A poco a poco arrivano i proprietari dei cani. C’è il posteggiatore abusivo, il disoccupato, il muratore. Arrivano tranquilli, come se nulla fosse successo. Uno, addirittura, mangia tranquillamente un panino e così rimarrà per tutto il tempo che occorrerà per identificarlo. Sanno che non gli si può fare niente. Dalle case vicine si fanno avanti varie persone che recuperano i beni di loro proprietà che avevano sistemato nei luoghi, così come i ragazzi avevano sistemato i cani. Impossibile controllarli tutti, l’area è enorme. Appena un Agente si allontana, subito fanno capolino per recuperare quanto possibile. E’ girata voce che tra poco il Magistrato sequestrerà tutta la zona. Meglio portare via quanto negli anni accumulato, anche se quella stessa zona è già sottoposta a sequestro. Nel frattempo, infissi, travi di legno, finanche decine di gabbiette piene di canarini. Fili della luce che sembrano liane e contenitori di metallo traboccanti di materiale catramoso. Un tipo, direttamente dal suo balcone, si è costruita una scala che conduce nell’ex Chimica Villa Igiea. Ha piantato un nespolo ed un mandarino. Sui muri, poi, ha disposto le piccole gabbie in legno per i cardellini di cattura. Gli Agenti del NOPA, assieme ai funzionari dell’ARPA, continuano ad ispezionare. Eternit ovunque, un pozzo forse pieno di inquinanti che potrebbe avere raggiunto la falda, e poi i cani.

Man mano che si avvicinano i cosiddetti proprietari, si fa sempre più chiaro cosa è quel posto. Una mega nursery di Pit bull, Rottweiler, Cane Corso, ed incroci. Dieci o forse di più, si attende che tutte le porte vengano aperte per vedere quanti cuccioli ci sono. Nessuno, però, presenta ferite ricollegabili a combattimenti. Solo un cane ha la coda tagliata.

Nel frattempo arrivano gli inservienti del canile municipale, ma i ragazzi rivendicano la proprietà degli animali. Sanno già che non gli si potrà far niente. Chi non ha microchippato il cane pagherà, ma evidentemente la cosa conviene.
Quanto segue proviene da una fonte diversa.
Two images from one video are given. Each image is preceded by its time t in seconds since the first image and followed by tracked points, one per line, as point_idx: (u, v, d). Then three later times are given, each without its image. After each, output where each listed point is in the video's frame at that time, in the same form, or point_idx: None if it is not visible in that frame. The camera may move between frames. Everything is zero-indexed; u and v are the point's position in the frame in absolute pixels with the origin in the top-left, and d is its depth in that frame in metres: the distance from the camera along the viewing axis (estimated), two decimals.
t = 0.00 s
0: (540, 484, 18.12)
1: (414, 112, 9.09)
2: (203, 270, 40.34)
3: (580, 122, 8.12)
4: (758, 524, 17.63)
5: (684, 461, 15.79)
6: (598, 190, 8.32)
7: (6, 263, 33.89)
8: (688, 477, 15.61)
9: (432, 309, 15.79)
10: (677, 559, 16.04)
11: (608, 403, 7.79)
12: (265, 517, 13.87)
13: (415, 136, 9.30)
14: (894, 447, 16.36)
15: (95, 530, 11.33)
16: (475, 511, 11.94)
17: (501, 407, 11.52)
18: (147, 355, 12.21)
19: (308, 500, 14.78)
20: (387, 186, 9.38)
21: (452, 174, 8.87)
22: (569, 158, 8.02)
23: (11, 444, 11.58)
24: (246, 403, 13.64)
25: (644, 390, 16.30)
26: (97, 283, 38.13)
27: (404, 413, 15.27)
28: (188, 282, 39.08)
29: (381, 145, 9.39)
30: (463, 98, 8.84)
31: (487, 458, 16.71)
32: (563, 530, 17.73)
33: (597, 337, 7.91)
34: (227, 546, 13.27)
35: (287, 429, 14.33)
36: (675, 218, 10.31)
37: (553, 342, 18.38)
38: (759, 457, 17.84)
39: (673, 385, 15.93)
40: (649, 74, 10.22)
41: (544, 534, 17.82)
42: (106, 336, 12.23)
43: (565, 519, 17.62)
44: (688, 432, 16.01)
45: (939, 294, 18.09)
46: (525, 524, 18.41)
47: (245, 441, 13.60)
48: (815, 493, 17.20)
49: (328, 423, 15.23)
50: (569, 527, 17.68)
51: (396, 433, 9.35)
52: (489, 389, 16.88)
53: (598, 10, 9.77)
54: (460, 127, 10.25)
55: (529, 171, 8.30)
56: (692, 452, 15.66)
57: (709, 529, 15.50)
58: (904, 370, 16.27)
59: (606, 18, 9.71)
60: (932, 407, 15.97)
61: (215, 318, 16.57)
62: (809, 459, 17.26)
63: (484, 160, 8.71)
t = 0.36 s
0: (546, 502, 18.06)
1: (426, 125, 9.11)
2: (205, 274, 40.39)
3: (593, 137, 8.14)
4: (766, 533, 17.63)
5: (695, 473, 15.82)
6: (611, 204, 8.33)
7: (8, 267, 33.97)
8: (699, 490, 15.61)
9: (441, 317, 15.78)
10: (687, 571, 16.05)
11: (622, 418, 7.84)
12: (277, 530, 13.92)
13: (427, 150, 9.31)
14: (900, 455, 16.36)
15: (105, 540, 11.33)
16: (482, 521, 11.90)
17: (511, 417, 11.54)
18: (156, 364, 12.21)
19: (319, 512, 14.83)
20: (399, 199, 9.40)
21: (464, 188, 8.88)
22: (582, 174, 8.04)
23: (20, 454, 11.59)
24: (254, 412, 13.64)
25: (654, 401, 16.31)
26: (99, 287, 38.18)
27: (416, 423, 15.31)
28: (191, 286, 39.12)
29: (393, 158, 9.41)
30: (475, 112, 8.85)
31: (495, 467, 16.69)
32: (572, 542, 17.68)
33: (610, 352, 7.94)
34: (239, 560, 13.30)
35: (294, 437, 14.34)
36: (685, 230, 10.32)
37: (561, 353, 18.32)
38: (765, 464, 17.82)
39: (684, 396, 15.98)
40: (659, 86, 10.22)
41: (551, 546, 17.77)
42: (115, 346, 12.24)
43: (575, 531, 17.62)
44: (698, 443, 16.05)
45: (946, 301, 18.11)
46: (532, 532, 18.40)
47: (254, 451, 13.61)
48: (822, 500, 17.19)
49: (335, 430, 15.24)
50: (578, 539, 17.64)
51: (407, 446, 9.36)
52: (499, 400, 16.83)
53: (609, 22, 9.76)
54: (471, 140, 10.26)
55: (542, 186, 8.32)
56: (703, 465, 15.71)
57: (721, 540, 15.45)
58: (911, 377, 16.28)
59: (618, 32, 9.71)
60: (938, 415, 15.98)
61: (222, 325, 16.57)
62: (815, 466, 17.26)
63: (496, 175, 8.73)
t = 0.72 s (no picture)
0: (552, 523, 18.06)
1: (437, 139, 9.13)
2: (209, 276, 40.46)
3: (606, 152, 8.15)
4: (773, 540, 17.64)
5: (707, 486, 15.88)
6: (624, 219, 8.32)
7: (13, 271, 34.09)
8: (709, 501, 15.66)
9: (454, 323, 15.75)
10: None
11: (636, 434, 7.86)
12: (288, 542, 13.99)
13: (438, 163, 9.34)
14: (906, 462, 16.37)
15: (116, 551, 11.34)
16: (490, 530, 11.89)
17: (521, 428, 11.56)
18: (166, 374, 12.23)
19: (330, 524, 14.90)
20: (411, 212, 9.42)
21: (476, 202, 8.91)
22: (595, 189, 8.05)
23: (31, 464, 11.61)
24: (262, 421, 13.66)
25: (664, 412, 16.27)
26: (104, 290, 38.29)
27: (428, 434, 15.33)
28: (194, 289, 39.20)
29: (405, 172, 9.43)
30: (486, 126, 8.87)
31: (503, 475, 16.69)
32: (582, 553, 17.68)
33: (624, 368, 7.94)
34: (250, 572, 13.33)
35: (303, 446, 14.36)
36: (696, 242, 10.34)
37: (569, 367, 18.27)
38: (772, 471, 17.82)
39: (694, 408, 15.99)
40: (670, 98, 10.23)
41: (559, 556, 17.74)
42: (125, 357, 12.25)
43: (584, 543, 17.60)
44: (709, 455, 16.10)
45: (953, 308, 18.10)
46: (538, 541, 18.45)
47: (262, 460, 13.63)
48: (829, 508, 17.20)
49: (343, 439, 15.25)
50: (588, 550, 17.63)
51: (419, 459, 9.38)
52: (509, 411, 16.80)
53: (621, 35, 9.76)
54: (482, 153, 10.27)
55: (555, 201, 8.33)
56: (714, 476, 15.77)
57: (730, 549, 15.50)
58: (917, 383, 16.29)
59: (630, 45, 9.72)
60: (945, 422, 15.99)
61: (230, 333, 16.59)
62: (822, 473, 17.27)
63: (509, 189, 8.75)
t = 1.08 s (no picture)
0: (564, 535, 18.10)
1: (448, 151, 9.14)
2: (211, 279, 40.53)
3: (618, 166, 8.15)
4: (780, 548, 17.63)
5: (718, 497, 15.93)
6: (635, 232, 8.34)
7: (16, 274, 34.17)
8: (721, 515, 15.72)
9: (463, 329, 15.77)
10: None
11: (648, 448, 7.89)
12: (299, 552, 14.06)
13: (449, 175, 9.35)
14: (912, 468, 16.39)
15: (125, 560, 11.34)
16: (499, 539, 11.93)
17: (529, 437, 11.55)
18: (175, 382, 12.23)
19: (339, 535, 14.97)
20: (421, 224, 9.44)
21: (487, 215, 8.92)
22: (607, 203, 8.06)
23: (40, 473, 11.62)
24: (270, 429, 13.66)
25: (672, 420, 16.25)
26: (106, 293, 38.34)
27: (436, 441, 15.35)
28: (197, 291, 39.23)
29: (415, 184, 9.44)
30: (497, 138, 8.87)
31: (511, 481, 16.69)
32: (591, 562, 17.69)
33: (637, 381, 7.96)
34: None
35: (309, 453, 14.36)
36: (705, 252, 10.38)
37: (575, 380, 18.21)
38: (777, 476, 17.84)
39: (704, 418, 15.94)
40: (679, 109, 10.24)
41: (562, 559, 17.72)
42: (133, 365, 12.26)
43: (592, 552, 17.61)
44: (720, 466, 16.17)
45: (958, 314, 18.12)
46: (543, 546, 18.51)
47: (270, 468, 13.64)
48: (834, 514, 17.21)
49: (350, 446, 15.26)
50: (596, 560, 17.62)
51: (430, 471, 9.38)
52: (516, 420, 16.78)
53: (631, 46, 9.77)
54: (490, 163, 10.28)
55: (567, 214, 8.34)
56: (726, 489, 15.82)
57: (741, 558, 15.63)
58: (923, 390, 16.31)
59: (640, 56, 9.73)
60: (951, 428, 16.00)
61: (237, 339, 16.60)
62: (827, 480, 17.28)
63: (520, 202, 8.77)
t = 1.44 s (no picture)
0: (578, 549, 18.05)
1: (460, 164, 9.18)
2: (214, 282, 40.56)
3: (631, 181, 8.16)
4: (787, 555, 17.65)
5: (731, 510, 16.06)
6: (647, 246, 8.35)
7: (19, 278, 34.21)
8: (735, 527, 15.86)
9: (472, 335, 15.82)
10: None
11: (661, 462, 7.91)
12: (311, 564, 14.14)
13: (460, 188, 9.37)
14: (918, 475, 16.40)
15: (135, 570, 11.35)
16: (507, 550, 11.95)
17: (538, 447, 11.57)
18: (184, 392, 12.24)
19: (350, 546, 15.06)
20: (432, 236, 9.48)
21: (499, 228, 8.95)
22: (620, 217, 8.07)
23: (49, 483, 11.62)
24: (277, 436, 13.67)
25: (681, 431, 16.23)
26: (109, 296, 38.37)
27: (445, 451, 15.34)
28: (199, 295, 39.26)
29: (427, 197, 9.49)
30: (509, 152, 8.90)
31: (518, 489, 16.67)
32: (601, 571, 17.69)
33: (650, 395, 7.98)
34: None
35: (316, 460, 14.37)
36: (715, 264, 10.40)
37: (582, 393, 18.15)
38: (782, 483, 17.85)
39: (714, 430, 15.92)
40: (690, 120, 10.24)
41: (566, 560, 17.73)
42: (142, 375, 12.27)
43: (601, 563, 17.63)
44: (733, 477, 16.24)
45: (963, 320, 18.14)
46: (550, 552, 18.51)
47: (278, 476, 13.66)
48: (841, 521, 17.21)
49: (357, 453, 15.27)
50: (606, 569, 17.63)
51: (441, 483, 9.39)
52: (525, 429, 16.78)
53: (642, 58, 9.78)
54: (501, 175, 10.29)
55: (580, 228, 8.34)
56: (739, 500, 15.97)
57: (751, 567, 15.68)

Il fetore dentro le stanze è insopportabile. Escrementi ovunque, la segatura intrisa di feci, lasciata ammonticchiata ai bordi esterni della porta. Un piccolo vano dove sicuramente devono essere stati detenuti i cuccioli, ha il pavimento che è ormai un tappeto di feci rapprese. Ma cosa ci fanno con quei cani? Forse uno status simbol, oppure vendono cuccioli.

Non dica che ha parlato con me – ci dice una signora dal balcone – . Se li vendono, se li vendono. Mettono gli annunci sul giornale. Poi, solo il Signore sa che fine fanno quei cani“.

L’Arenella non è nuova a questo genere di cose. Anzi è il quartiere di Palermo dove in assoluto, a cavallo tra gli anni novanta ed il 2000, furono registrati i più alti numeri di cani da lotta posti sotto sequestro. Anche allora vi erano una miriade di mini canili, sparsi tra la baracche in lamiera dell’ex cava Sailem e le strutture diroccate delle due ex industrie chimiche del posto. La Chimica Arenella e la Chimica Villa Igiea. I ragazzi, alcuni dei quali riconosciuti dai poliziotti per i precedenti per spaccio, allevano in questi tuguri i cani e poi se li vendono. A dire il vero, in un’area attigua, ci fu anche un piccolo rifugio di trovatelli. Infastiditi dall’abbaiare, qualcuno dette fuoco alla piccola struttura e morirono tutti i cani. Ai ragazzi dell’Arenella, però, non gli si può dire niente. Per loro, come hanno scritto su un muro, Arenella è Cosa Nostra.